» Exercise
Could you set down exactly the lines in the records below between the line holding "Inside the winery’s massive doors I" and the line holding "and modern holding hands.", inclusive?
───── Records
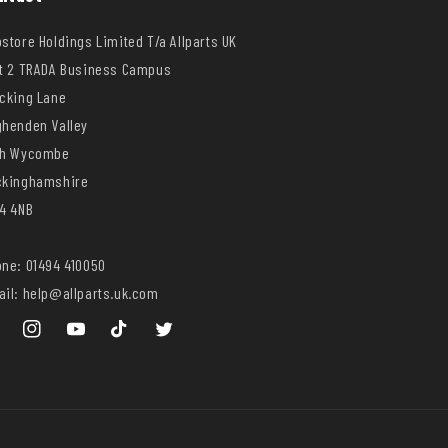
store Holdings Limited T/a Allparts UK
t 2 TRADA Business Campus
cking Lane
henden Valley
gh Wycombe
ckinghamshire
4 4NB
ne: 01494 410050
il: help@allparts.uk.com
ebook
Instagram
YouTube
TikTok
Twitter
──────────
───── Records
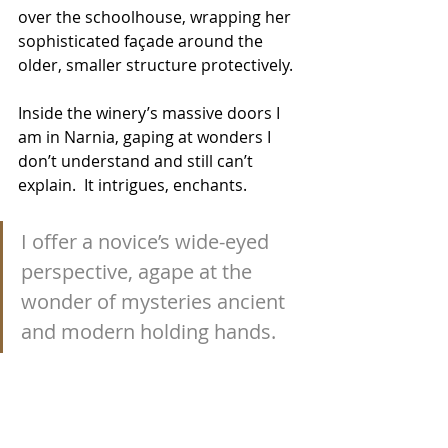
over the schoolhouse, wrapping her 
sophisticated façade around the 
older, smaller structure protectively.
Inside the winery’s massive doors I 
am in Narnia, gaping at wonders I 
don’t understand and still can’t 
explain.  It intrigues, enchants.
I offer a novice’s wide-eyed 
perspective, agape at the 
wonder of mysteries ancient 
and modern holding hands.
──────────
» Result below
Inside the winery’s massive doors I 
am in Narnia, gaping at wonders I 
don’t understand and still can’t 
explain.  It intrigues, enchants.
I offer a novice’s wide-eyed 
perspective, agape at the 
wonder of mysteries ancient 
and modern holding hands.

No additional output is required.